(GIVEN EXERCISE 1)
Can you copy, word for word, the part of the SIEM requirements text that opens with the words containing "- SIEM Analysis" and closes with "to known attacks."?
(GIVEN EXERCISE 2)
Could you pick up the SIEM and log management text after its final sentence and keep writing it?

(TEXT EXCERPT)
----------------------------------------
In fact, before you can perform real-time analysis on all of the logs to detect threats as they occur, you need to capture all of the event data from the plethora of heterogenous event sources and store the logs in a centralized location. Therefore, I believe log management is an essential part of SIEM because, with the right tool, 100% of your logs are readily available with automated archiving and retention. Additionally, since you have mandated all of the logs from the various technologies to be sent to your central facility, the teams that manage the devices will need an easy-to-use tool that will allow them to do their day-to-day tasks such as troubleshooting network issues, application development debugging, long-term investigations and possibly the last six months of an employees activity for HR or litigation purposes.
Regardless, you should have a strong command of what it is you need SIEM for and use vehicles such as Request For Information (RFI) or Request For Proposal (RFP) to rate each vendor on the top mandatory requirements vs. the “nice-to-have’s”. For this purpose, I have compiled a list of questions that you may determine to be useful when creating your vendor ratings criteria. Here are what I believe to be essential 70+ requirements for the ultimate SIEM and Log Management tool:
SIEM General Requirements
- Log Collection Automation: The vendor’s product must provide a agent-less solution that will automatically accept events and start to monitor devices without any administrator intervention and can automatically scan Active Directory for the list of Windows devices to be monitored. I mention the Windows devices because in my experience, this represents the majority of monitored operating systems used by large organizations.
- Log Management Automation: The vendor’s product must provide a log management solution that would require very little post-deployment effort for tasks such as introducing new event sources, managing retention policies and archiving of log data. Some of the greatest minds in the SIEM space believe that log management is a major requirement and should exist as a separate entity from the correlation engine; Log Management represents historical log data while the correlation engine provides real-time threat analysis and baseline anomaly detection.
- SIEM Analysis Automation: The vendor’s product must provide the ability to start analyzing and correlating activity out-of-the-box. The product must assist security analysts by reducing false-positives automatically without configuring any rules or filters to do so. Generally this is done by using frequent vulnerability scanner reports to overlay context about the targeted asset and it’s susceptibility to known attacks.
----------------------------------------
(DATA SECTION)
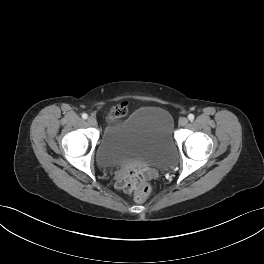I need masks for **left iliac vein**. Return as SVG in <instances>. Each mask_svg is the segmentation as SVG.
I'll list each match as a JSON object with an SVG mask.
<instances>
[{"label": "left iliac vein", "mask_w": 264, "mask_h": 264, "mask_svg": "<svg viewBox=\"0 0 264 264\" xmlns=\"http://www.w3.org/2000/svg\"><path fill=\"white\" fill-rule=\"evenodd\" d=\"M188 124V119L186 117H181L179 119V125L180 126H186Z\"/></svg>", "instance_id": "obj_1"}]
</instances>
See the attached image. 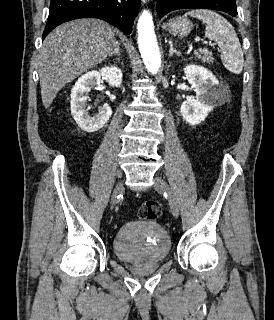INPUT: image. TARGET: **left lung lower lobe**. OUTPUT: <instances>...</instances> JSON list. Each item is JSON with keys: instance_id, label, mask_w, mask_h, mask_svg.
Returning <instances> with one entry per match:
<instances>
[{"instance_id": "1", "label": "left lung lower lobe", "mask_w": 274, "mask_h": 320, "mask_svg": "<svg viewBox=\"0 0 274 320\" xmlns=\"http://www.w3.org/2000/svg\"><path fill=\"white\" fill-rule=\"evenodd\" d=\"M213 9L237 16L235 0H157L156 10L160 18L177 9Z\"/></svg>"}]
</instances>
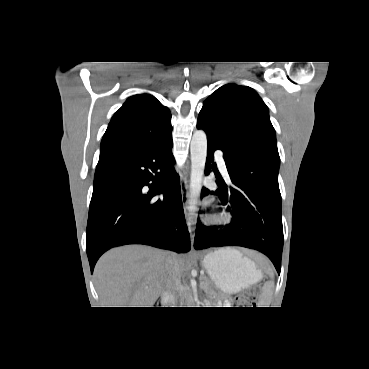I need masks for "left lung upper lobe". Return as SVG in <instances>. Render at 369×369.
----------------------------------------
(FINAL RESULT 1)
- SIEM Analysis Automation: The vendor’s product must provide the ability to start analyzing and correlating activity out-of-the-box. The product must assist security analysts by reducing false-positives automatically without configuring any rules or filters to do so. Generally this is done by using frequent vulnerability scanner reports to overlay context about the targeted asset and it’s susceptibility to known attacks.

(FINAL RESULT 2)
- SIEM Workflow Automation: The vendor’s product must provide a SIEM solution that can initiate workflow that will automatically open tickets either locally or on third-party ticketing systems and assign the tickets to the appropriate team members while maintaining a complete audit trail and metrics for the incident handling process.
- SIEM Compliance Automation: The vendor’s product must provide the ability to reduce compliance auditing efforts by monitoring and alerting on non-compliance events in real-time and provide the necessary reports and dashboards to assist auditors in gathering the necessary data, alleviating staff from being taken off task during an audit. This is a key differentiator for compliance in initiatives as it goes beyond simple compliance reporting and provides immediate notification or even responsive action when a critical asset becomes non-compliant.
SIEM Architecture and Scalability
- Bandwidth Throttling: The vendor’s product must provide the ability to limit bandwidth used for transmitting event data from remote sites. A combination of methods are provided such as batching and sending events in periods of lower bandwidth utilization, committed bit-rate, caching, shaping and scheduling different configurations throughout a 24 hour period.
- Transaction Assurance: The vendor’s product must provide some mechanism that guarantees delivery of events to the SIEM tool and that no events will get lost if the SIEM system is unavailable.
- Federal Security Requirements: The vendor’s product must provide the ability to enable advanced security to allow FIPS 140-2 level cryptographic modules and Common Access Card (CAC) authentication in accordance to US Federal Agency requirements. Every country around the globe has different federal standards and the vendor should be able to provide some adherence to the different cryptographic standards.
- Collection High-Availability: The vendor’s product must provide options for log collection high-availability without the need for additional hardware. An example would be a syslog agent, whereby the two agents could be deployed to send events to the same SIEM manager, offering diverse destinations for every event source.
- Storage Flexibility: The vendor’s solution must be able to store a year’s worth of log data locally on disk or provide log storage through SAN integration. This is usually done with methods such as elevated compression algorithms, event reduction (filtering / aggregation) and warm archiving.
- Storage Volume: The vendor’s solution must be able to store at least 40 TB of log data in a highly compressed format on one appliance without requiring any costly external storage devices. I wouldn’t regard this as mandatory considering the cost of SAN storage is increasingly falling, but it’s definitely lowers the administration costs.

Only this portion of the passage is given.